Your assignment: Rewrite the records below as a numbered list, from the start of the records through the line containing "Resp: 85 mph". Omit blank lines and the pictures.
# # # # #
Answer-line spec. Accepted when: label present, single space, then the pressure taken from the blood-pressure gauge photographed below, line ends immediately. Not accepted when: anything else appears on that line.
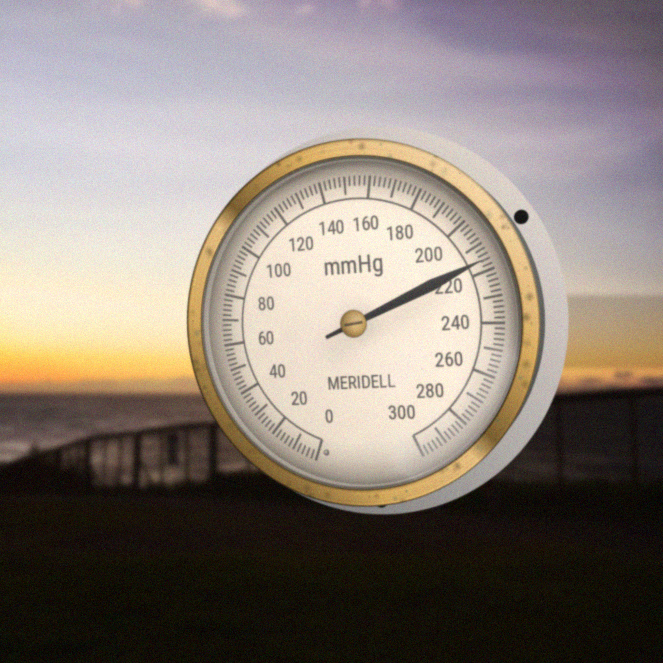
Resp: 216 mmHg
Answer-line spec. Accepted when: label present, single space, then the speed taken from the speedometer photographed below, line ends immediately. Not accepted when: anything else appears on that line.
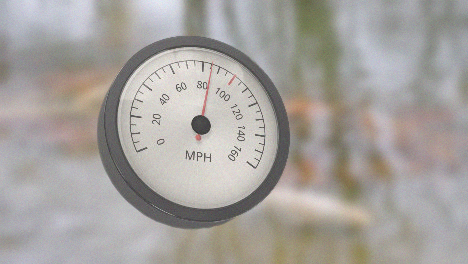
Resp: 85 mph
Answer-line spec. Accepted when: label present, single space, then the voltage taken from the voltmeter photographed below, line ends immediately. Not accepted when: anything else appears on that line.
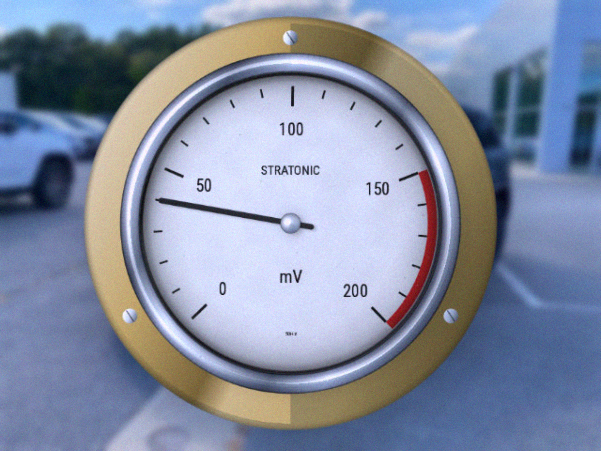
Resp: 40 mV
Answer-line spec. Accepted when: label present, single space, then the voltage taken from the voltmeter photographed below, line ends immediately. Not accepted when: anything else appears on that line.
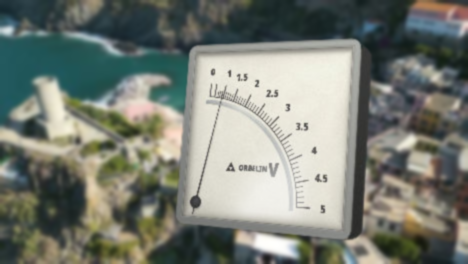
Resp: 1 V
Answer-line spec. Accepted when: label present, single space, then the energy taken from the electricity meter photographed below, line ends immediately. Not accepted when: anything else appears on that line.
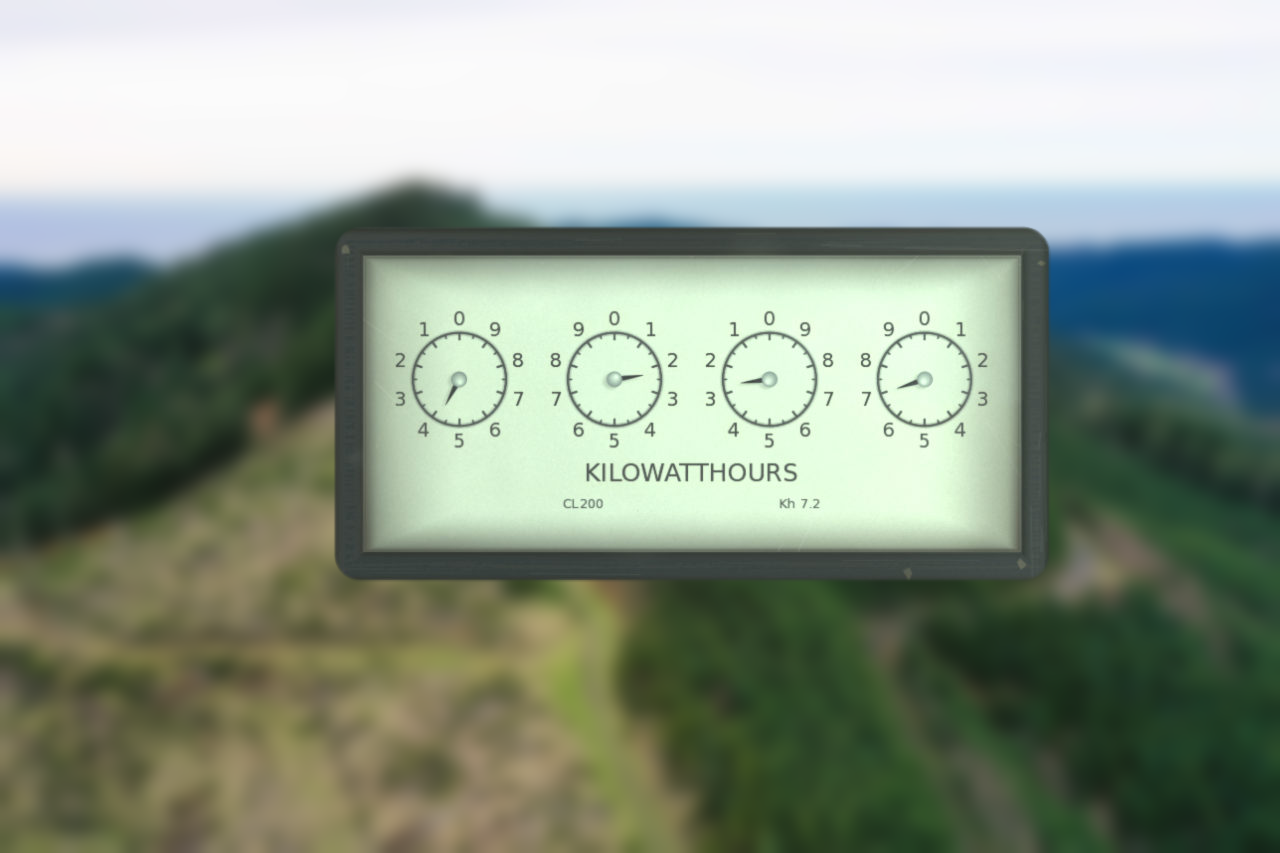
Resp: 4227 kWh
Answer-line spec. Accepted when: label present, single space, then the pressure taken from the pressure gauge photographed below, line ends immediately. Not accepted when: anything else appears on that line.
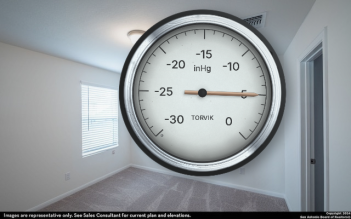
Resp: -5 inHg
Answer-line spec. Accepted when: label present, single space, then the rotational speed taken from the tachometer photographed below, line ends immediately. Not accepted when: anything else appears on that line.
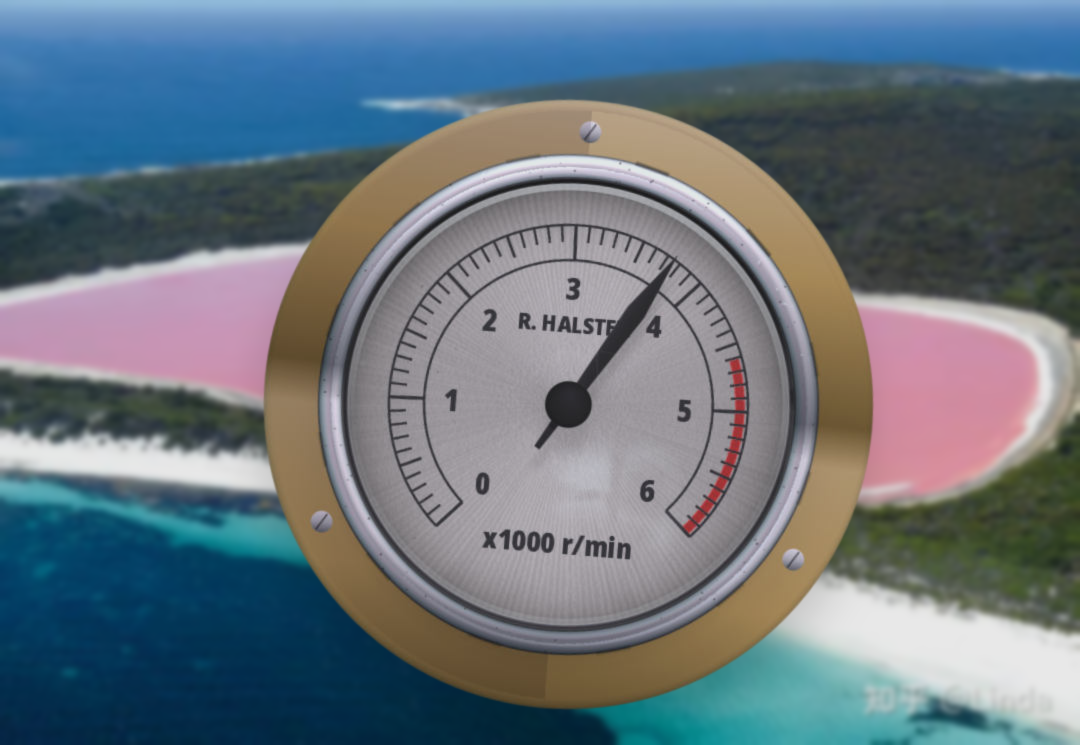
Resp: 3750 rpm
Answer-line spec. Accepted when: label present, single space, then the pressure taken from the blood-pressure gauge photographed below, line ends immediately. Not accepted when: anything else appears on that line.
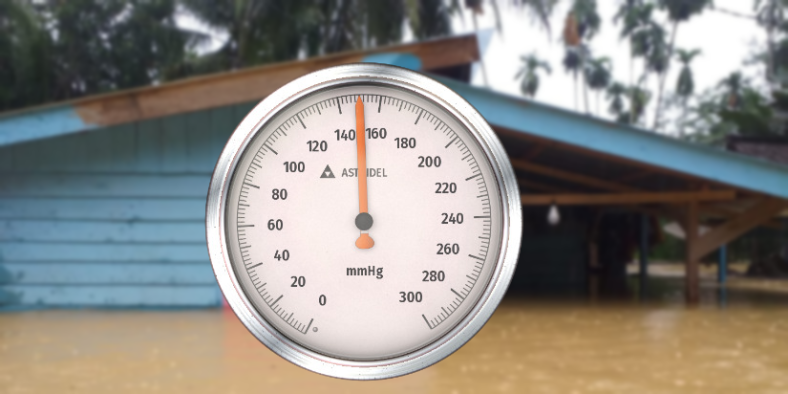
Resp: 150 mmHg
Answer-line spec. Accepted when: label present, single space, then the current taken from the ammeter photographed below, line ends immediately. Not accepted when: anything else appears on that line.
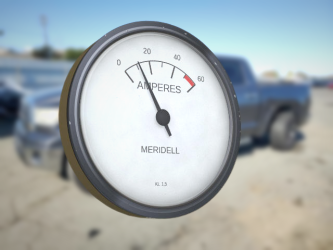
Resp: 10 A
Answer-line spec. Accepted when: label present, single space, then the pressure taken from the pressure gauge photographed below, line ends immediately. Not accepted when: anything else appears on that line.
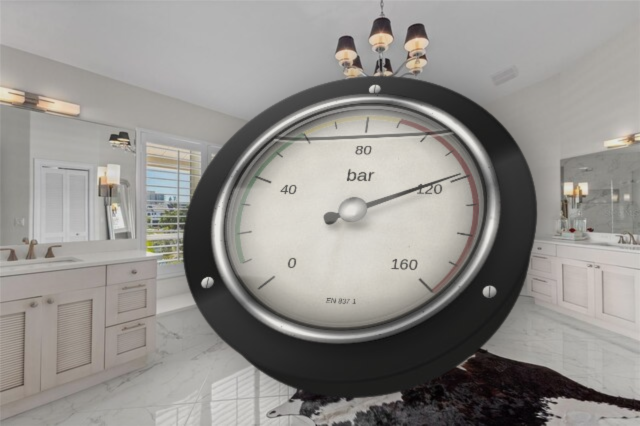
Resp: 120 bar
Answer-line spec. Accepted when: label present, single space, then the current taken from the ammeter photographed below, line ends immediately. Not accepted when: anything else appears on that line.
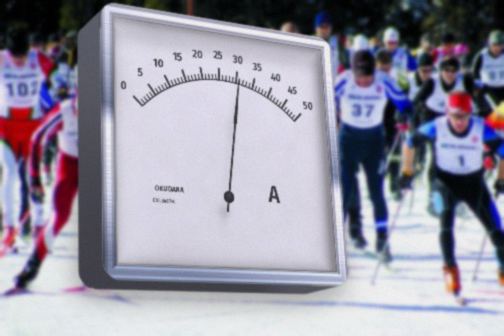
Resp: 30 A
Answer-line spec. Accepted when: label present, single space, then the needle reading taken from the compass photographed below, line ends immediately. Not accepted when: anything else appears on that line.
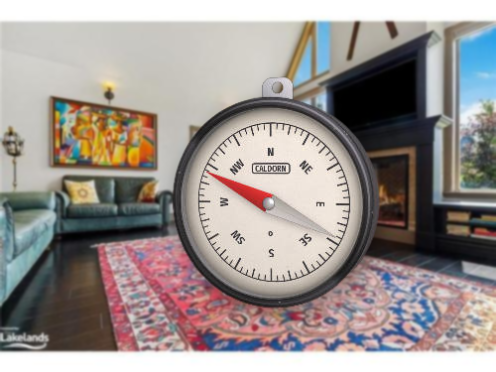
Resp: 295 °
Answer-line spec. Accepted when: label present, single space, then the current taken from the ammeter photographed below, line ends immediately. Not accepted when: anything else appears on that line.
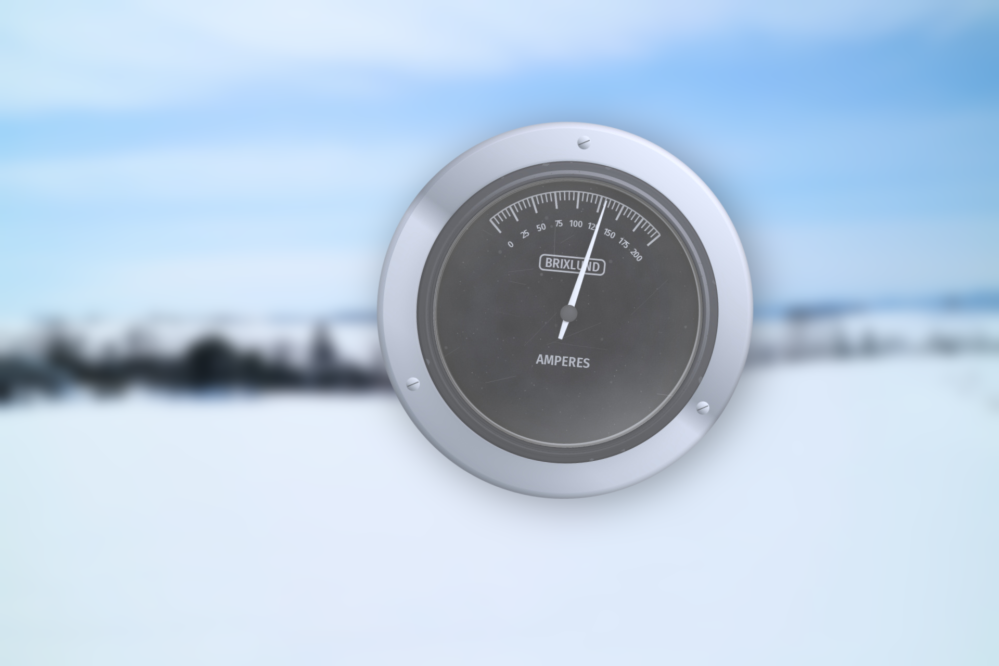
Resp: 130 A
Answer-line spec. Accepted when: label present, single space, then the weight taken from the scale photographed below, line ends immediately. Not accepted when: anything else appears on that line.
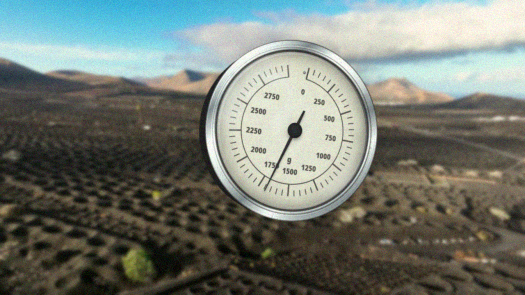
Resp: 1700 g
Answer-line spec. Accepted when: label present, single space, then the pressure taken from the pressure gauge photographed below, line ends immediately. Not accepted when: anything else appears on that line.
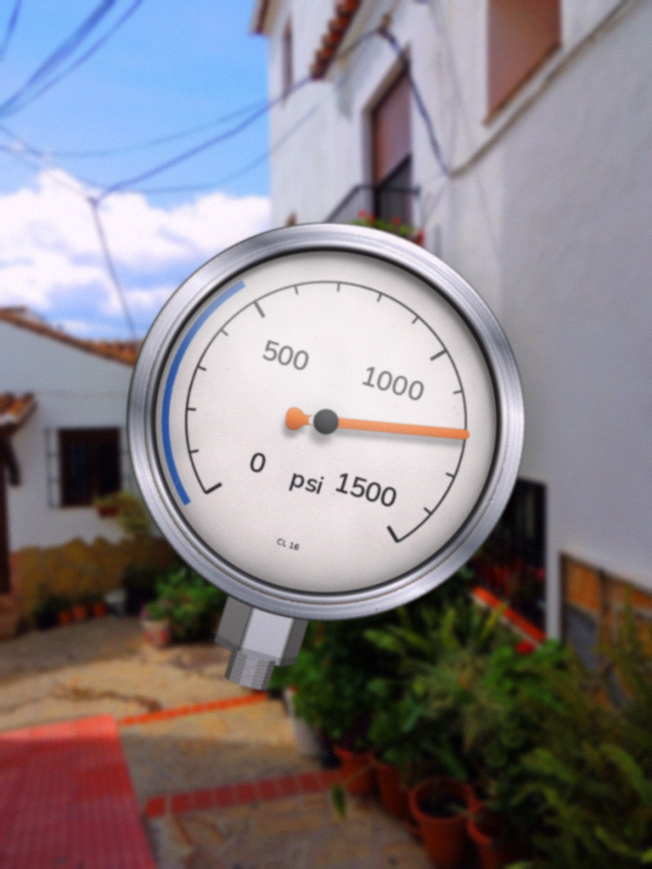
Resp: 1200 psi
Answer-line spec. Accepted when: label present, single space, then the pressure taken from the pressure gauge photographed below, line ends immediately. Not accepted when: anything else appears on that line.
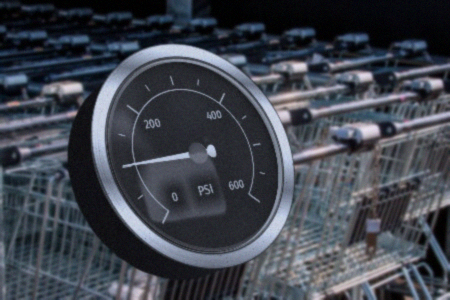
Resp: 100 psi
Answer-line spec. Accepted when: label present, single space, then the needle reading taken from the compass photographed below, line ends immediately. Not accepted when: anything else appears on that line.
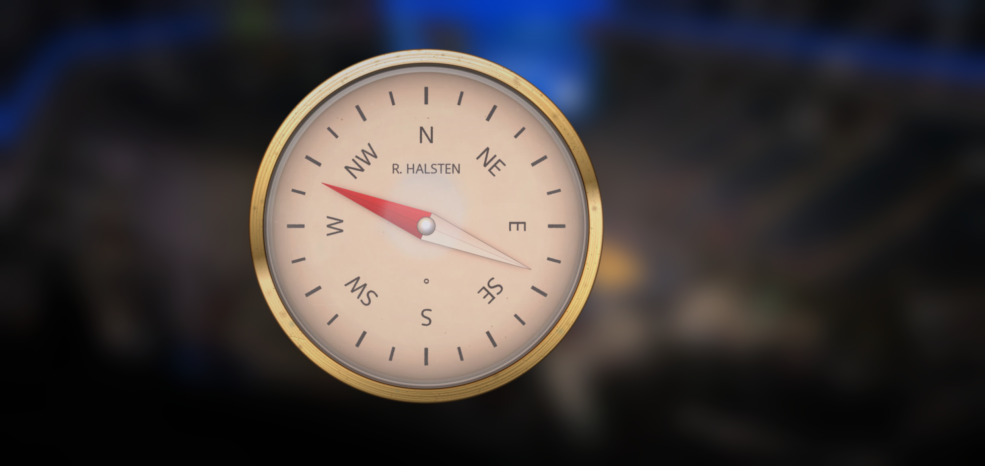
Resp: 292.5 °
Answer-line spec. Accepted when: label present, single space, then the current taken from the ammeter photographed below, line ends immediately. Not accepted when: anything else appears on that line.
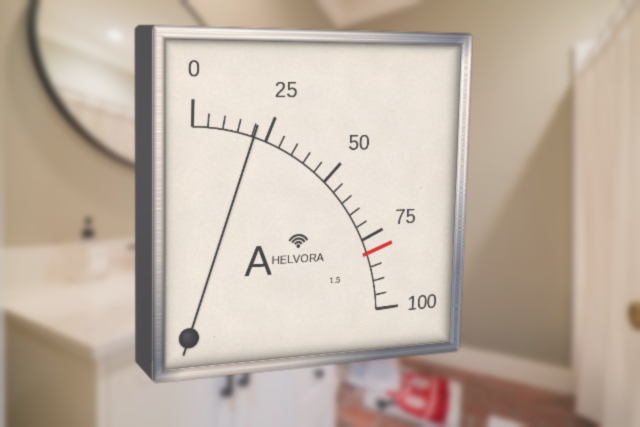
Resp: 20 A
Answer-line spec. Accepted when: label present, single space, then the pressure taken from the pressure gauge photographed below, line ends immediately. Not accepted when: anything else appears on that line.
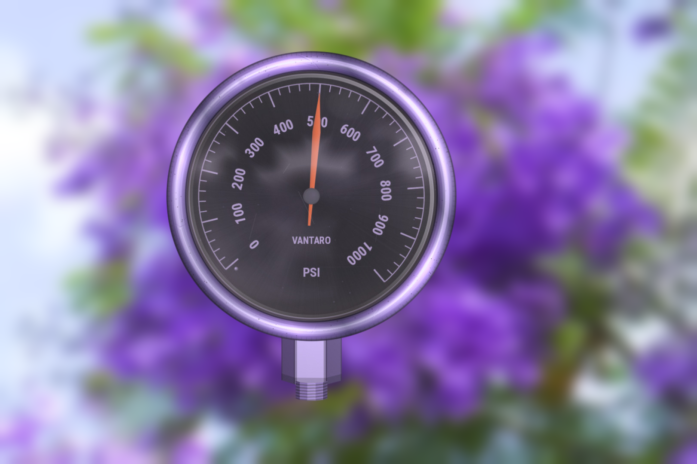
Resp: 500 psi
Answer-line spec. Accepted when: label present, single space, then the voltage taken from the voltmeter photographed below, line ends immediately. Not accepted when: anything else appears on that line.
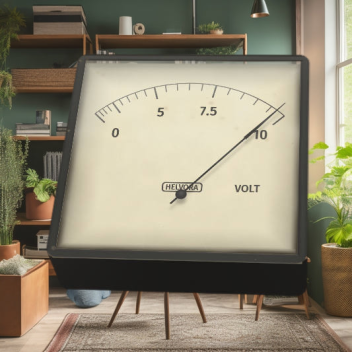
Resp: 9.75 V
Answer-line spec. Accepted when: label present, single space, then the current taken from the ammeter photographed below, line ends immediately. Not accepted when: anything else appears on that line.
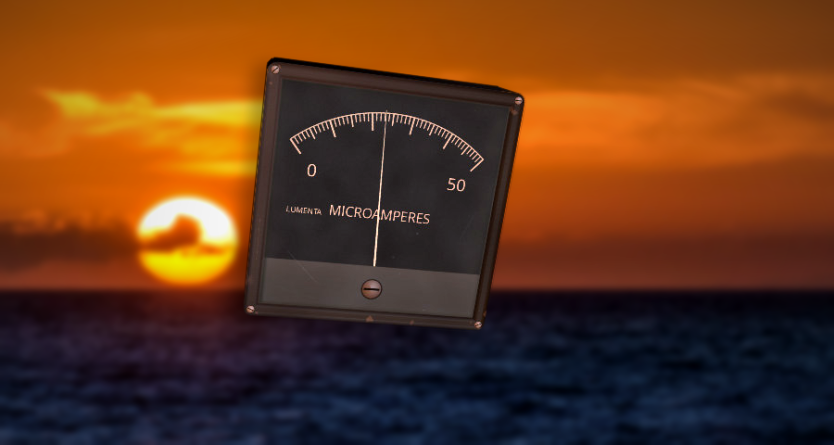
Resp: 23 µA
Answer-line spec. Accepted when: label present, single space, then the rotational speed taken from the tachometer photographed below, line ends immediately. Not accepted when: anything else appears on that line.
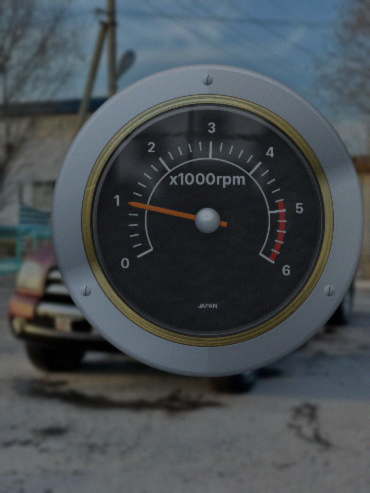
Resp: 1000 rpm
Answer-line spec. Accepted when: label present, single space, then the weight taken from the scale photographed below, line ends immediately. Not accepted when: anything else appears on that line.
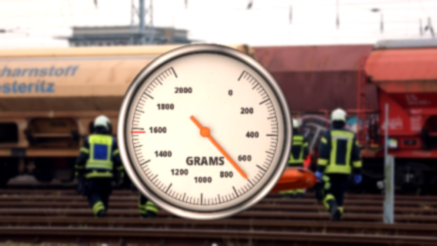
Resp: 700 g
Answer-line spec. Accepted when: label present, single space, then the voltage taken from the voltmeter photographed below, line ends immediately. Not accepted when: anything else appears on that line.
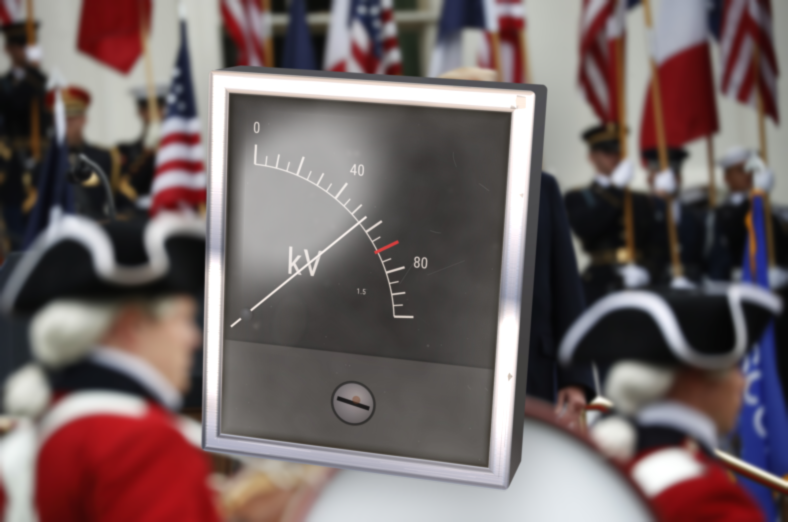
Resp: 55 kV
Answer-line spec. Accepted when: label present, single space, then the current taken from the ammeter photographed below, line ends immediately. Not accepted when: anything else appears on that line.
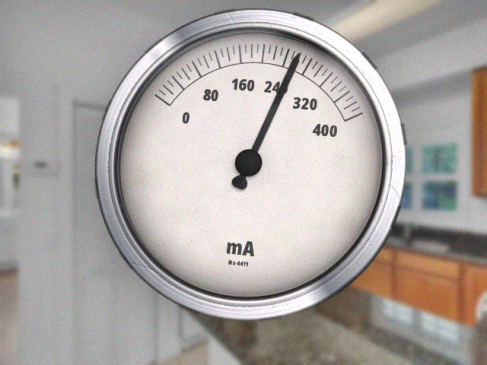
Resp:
# # # # #
Written response:
1. Answer-line spec. Accepted when: label present, single space, then the pressure taken from the blood-pressure gauge photographed below, line ends immediately. Not accepted when: anything else appears on that line.
2. Resp: 216 mmHg
3. Answer-line spec. Accepted when: label present, single space, then the speed taken from the speedometer photographed below, line ends immediately. Not accepted when: anything else appears on that line.
4. Resp: 85 mph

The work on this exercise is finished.